To test this possibility, we used a version of the peptide that could be visualized during and after the incubation with B cells via tagging a fluorochrome. This was achieved by coupling propargylglycine as a bioorthogonal handle to a slightly elongated variant of the MOG34-56 peptide, i.e., 31–55. Figure 1 shows a representative example of non-citrullinated MOG peptide incubated for 48 h with human EBV-infected B cells. Clearly, the peptide is not degraded, but seems to be extruded in an aggregated form. Concomittantly, LC3 expression is strongly increased. These features may be explained by a recently documented novel feature of citrullinated MOG peptide, namely the capacity to form toxic amyloid-like aggregates (Araman et al. 2019).

Fig. 1
figure 1

Feeding MOG31-55 peptide to EBV-infected human B cells boosts LC3 expression. Human EBV-infected B cells were incubated for 48 h with the indicated doses MOG31-55. The peptide was labeled with the bioorthogonal handle Pg to enable its visualization via click chemistry (Araman et al. 2019). After the incubation, the cells were washed and subsequently spun onto microscopy slides (28g). The slides were processed for immunostaining for LC3 as described (Araman et al. 2019). Colors: blue = cell nuclei; green = autophagosomes; purple = the MOG peptide

Conclusion

Despite decades of intensive research, scientists have only superficial understanding of the critical processes in MS pathogenesis. Valuable insights can be gained from immunotherapy studies and by investigating the biological underpinning of MS risk factors, as these are very likely connected to rate-limiting steps in the disease process. The recognition that infection with EBV substantially enhances the risk of developing MS in genetically prone individuals (Ascherio and Munger 2015) converges with the observation in immunotherapy trials using anti-CD20 antibodies that the primary targets of the virus in the immune system, i.e.
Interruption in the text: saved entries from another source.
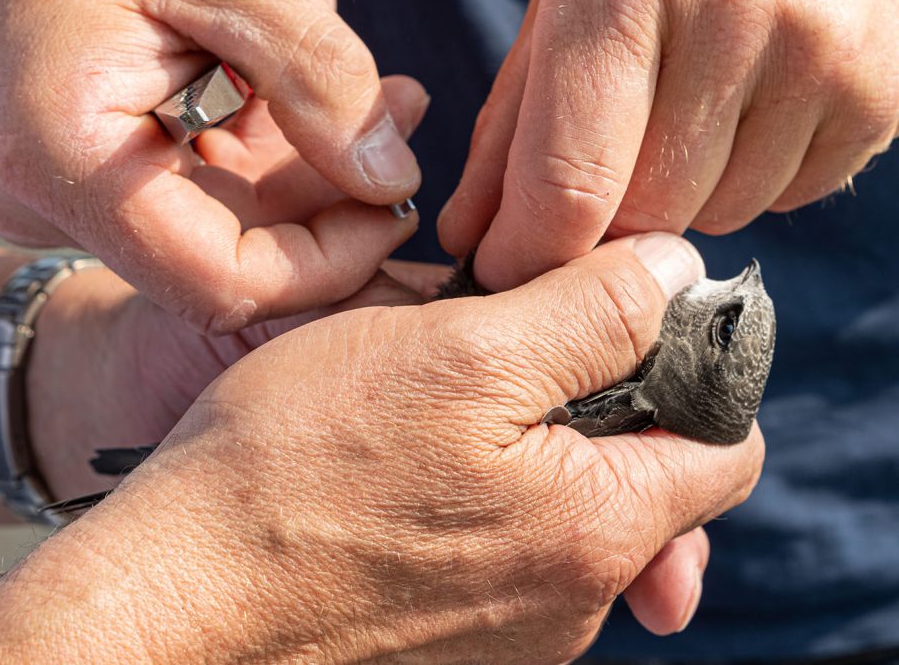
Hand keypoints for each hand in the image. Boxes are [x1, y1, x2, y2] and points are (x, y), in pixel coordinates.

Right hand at [0, 0, 423, 331]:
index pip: (219, 281)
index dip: (326, 262)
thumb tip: (392, 180)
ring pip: (222, 222)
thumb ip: (318, 76)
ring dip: (307, 157)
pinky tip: (293, 68)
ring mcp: (57, 194)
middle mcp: (44, 200)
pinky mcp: (81, 176)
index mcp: (58, 158)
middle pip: (228, 256)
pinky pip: (195, 186)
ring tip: (375, 78)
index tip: (395, 200)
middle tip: (406, 105)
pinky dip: (261, 137)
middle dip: (330, 194)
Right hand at [0, 234, 763, 661]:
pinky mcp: (453, 644)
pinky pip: (509, 559)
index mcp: (601, 530)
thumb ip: (591, 313)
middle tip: (530, 354)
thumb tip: (679, 270)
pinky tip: (413, 472)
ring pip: (576, 520)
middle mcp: (576, 603)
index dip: (700, 368)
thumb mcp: (456, 352)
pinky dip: (487, 503)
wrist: (169, 604)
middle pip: (656, 487)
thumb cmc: (295, 467)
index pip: (729, 447)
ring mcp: (515, 637)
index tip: (635, 317)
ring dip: (541, 453)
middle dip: (612, 408)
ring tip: (453, 409)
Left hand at [439, 0, 898, 289]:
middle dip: (615, 211)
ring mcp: (825, 56)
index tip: (509, 276)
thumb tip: (474, 241)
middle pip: (647, 211)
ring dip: (694, 190)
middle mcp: (738, 10)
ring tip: (706, 98)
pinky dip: (762, 172)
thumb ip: (516, 120)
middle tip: (616, 156)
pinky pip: (790, 198)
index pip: (570, 178)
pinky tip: (768, 96)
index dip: (529, 252)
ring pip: (721, 214)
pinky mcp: (884, 97)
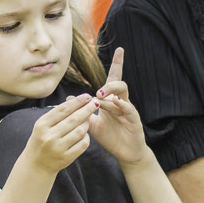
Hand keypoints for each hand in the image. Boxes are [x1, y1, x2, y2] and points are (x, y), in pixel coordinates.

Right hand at [25, 93, 95, 172]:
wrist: (36, 164)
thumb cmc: (41, 140)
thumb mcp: (43, 125)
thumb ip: (57, 114)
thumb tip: (77, 100)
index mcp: (42, 124)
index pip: (63, 109)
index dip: (77, 101)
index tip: (87, 96)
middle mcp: (49, 136)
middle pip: (73, 119)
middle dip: (87, 109)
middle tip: (96, 103)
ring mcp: (58, 148)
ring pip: (80, 131)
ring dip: (87, 123)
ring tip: (89, 119)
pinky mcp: (66, 158)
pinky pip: (82, 144)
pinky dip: (86, 137)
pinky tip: (85, 133)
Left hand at [89, 48, 149, 165]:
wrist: (124, 153)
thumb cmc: (110, 138)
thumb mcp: (93, 124)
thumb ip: (83, 111)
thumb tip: (69, 98)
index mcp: (111, 100)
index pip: (114, 78)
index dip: (117, 63)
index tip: (120, 49)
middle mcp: (121, 102)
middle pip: (119, 82)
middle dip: (110, 82)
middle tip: (97, 91)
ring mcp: (128, 109)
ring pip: (122, 93)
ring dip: (111, 92)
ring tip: (100, 96)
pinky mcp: (134, 119)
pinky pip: (129, 108)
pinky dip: (121, 104)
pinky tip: (115, 103)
B cells, have a central pathogenic role in the disease (Barun and Bar-Or 2012).

Our research in the well-validated and translationally relevant marmoset EAE model revealed a central role of B cells in the control of autoimmunity against MOG, which seems to be exerted via destructive processing of the CD8 T cell epitope MOG40-48 by cathepsin G. This essentially tolerogenic mechanism is abolished when the B cells are infected with EBV. Analysis of the underlying mechanism revealed that the infection induces a post-translational modification in the epitope, i.e., replacement of Arg46 by citrulline, which enables association of the EAE inducing MOG34-56 peptide with autophagosomes. We hypothesized that via this route, the vulnerable MOG40-48 epitope may be protected against fast endolysosomal degradation by cathepsin G and that its loading onto Caja-E molecules may be promoted (‘t Hart et al. 2016).

Summarizing, we posit an important tolerogenic function of cathepsin G in the marmoset EAE model, namely to prevent the B cell-mediated activation of hazardous T cells by destroying their MOG40-48 autoantigen epitope during processing. Infection of the B lymphocytes with EBV induces cellular mechanisms, citrullination and autophagy, which protect the epitope against fast degradation, thereby enabling presentation to T cells. It would be highly interesting to test whether this principle can be extended to other autoantigens critical in other autoimmune diseases.